Monster Hunter Rise is the first non-compilation Switch game to run on Capcom’s RE Engine, and if it’s any indication they’ve done a great job with making this engine work on a less powerful platform. Certain elements can cause frame hitches: Miiverse Wanter Man is going to have a conniption with the Flooded Forest area as the areas where water runs can cause a frame hit. There’s also a long initial load after choosing your saved game, and early on this was so long I thought it hard-locked the system; thankfully, it was just a soft lock. The load times actually decreased as I worked my way through, though I didn’t notice any software updates during the review process. There will be a day one patch to unlock some features and perhaps squash some bugs, plus Capcom have already announced additional content updates which may bring bug fixes as well.
I’m impressed that the RE Engine not only got the game to run smoothly on Switch at a seemingly faster framerate, but also got it to look good as well. There is some small pop-in in the extreme distance occasionally, but it didn’t affect gameplay and may have been due to playing portably at the time. The monsters are suitably ugly and have a nice glow, while the stages have some neat background items; I’m not sure why Flooded Forest has a giant ziggurat taking up the entire bottom right corner, but it’s cool to explore. The monster battle themes have new mixes, but even when not in combat the background music reminded me of walking around the worlds of Xenoblade Chronicles X. The hunter vocalizes everything, and I found I couldn’t even find a voice that didn’t drive me crazy at 25% usage: thankfully, a 0% option is also available.
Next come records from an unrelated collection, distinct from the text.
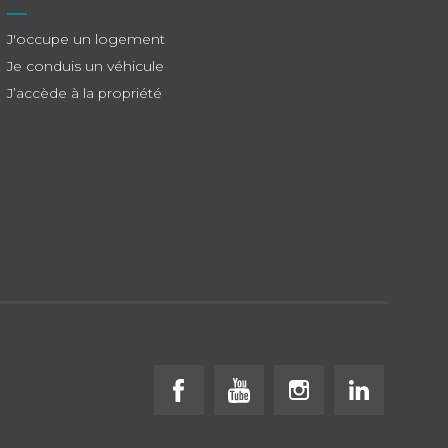
J'occupe un logement
Je conduis un véhicule
J’accède à la propriété
Follow us on Facebook
Follow us on Youtube
Follow us on Instagr
Follow us on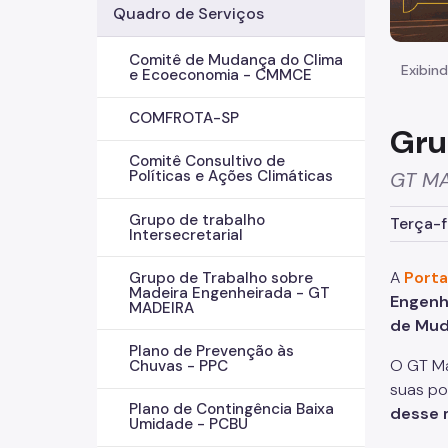
Quadro de Serviços
Comitê de Mudança do Clima
Exibind
e Ecoeconomia - CMMCE
COMFROTA-SP
Gru
Comitê Consultivo de
Políticas e Ações Climáticas
GT M
Grupo de trabalho
Terça-f
Intersecretarial
A
Porta
Grupo de Trabalho sobre
Madeira Engenheirada - GT
Engenh
MADEIRA
de Mud
Plano de Prevenção às
O GT Ma
Chuvas - PPC
suas po
Plano de Contingência Baixa
desse m
Umidade - PCBU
I put about 280 hours into Generations Ultimate and was playing it even up to the time this review goes live, but for mostly lack-of-PC reasons I never got into World. Monster Hunter Rise has enough content that I feel like I’ll be able to go all the way with it, and be able to take on the new hunts as they’re delivered. Even those who are just looking for a good action game, and have no history with the series, should jump in. If nothing else, I could use some help with Rathalos.